A correlation between WT1 specific T-cell immune responses (CD8 or CD4) and PFS was observed in a subset of analyzed patients with 41% longer PFS in patients with recorded immune response vs without (p=0.025).
"We are excited to share positive, final results from the Phase 1/2 study of GPS in combination with pembrolizumab at this year’s IGCS meeting in a highly challenging patient population of women with measurable tumor in advanced platinum resistant ovarian cancer receiving second and later lines of salvage therapy," said Dragan Cicic, MD, Senior Vice President, Clinical Development of SELLAS. "The combination shows clinical benefit in advanced ovarian cancer patients, achieving long-term disease stability and, notably, a median overall survival that exceeded 18 months, a benchmark for novel therapies, while a good safety profile was observed. The findings of 50% disease control rate and numerically superior overall survival over standard-of-care systemic therapy were consistent with the mechanism of action of GPS as a non-HLA-restricted vaccine which could be rendered more active against macroscopic metastases when aided by checkpoint blockade-induced amelioration of an immunologically adverse tumor microenvironment. Moreover, the correlation between the immune response and prolonged PFS underscores the transformative potential of GPS immunotherapy. The results strengthen our belief in GPS’s role alongside checkpoint inhibitors for WT1+ ovarian cancer and other WT1-expressing tumors, which warrant more in-depth investigation in future clinical studies in patients with measurable metastatic WT1+ malignancies, in the context of further advancing GPS’ clinical development," concluded Dr. Cicic.

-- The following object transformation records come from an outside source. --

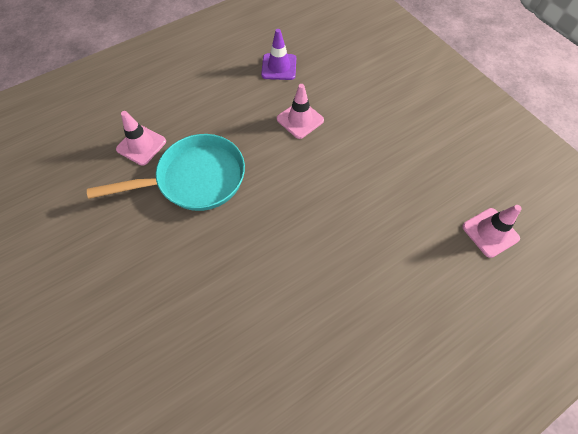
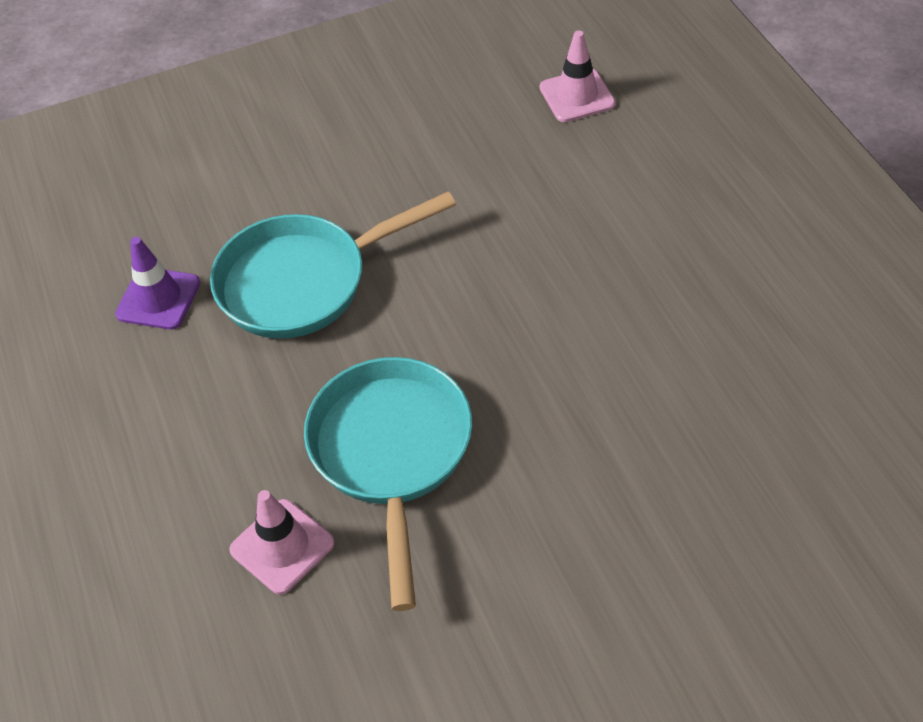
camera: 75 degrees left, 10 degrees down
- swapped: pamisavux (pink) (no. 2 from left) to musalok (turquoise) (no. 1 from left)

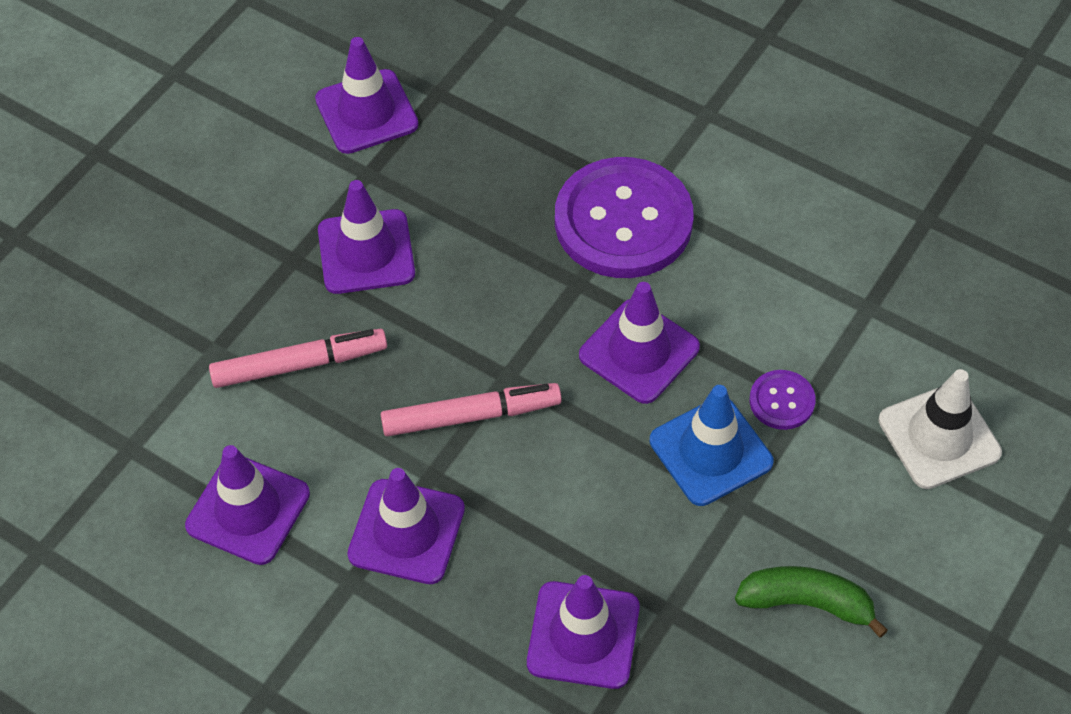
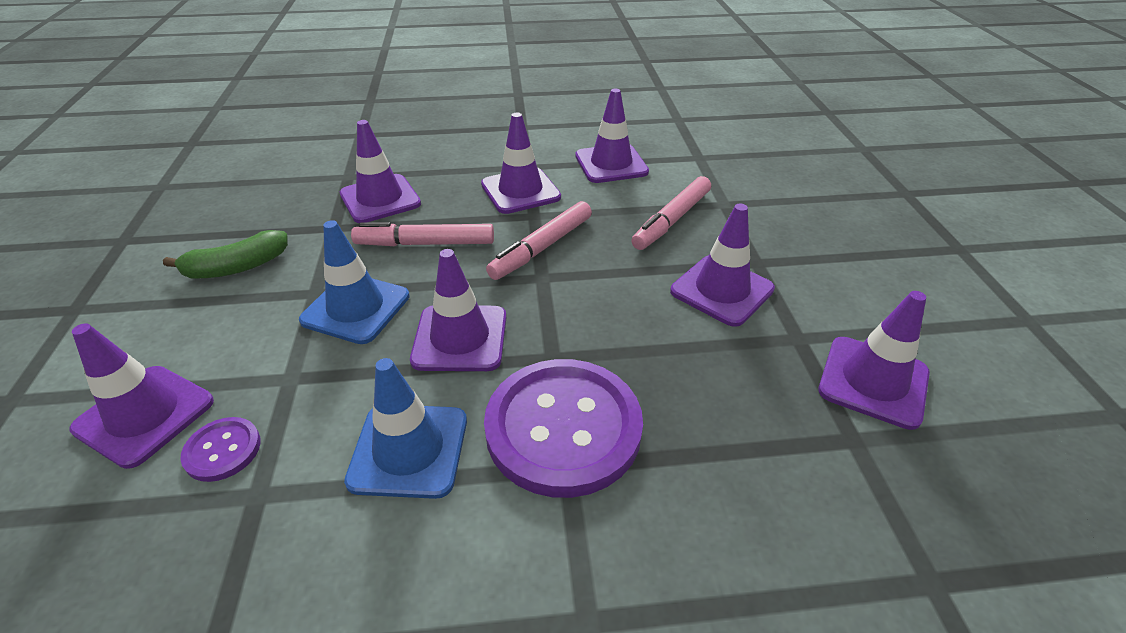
camera: 140 degrees right, 15 degrees down
- new: pamisavux (blue) (no. 2 from left)
- new: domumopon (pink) (no. 1 from left)
- shifted: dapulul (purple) (no. 2 from left in the first image) to dapulul (purple) (no. 1 from left)
- repainted: pamisavux (white) to pamisavux (purple) (no. 1 from left)

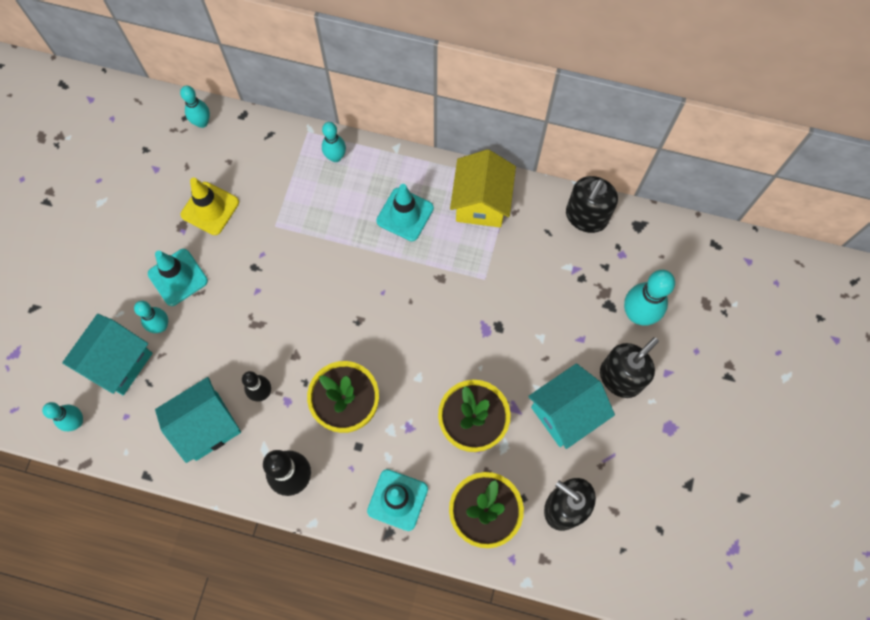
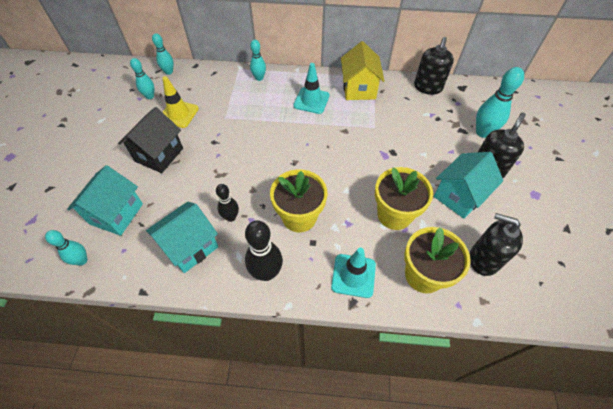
camera: 10 degrees left, 15 degrees down
- shifted: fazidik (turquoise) (no. 2 from left)
- swapped: pamisavux (turquoise) (no. 1 from left) to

The multicenter study was sponsored by SELLAS and conducted under a Clinical Trial Collaboration and Supply Agreement with Merck & Co., Inc., Rahway, N.J., USA (known as MSD outside the United States and Canada). Based on data in this e-poster presentation, SELLAS is planning the submission of a full-length manuscript to a peer-reviewed journal during the first half of 2024.
About Ovarian Cancer
Ovarian cancer is one of the most common gynecologic malignancies and the fifth most frequent cause of cancer death in women in the United States. Over 22,000 cases are diagnosed annually, and there are an estimated 15,500 deaths per year. Most patients have widespread disease at presentation. The 5-year survival for advanced-stage disease remains less than 30 percent. Combining GPS with the checkpoint inhibitor pembrolizumab, which beneficially and profoundly alters the tumor microenvironment (TME) is hypothesized to increase the proportion of patients who develop an immune response against their cancer and potentially improve their clinical outcome over checkpoint inhibitors monotherapy, without the burden of additional toxicities in macroscopically measurable malignancies.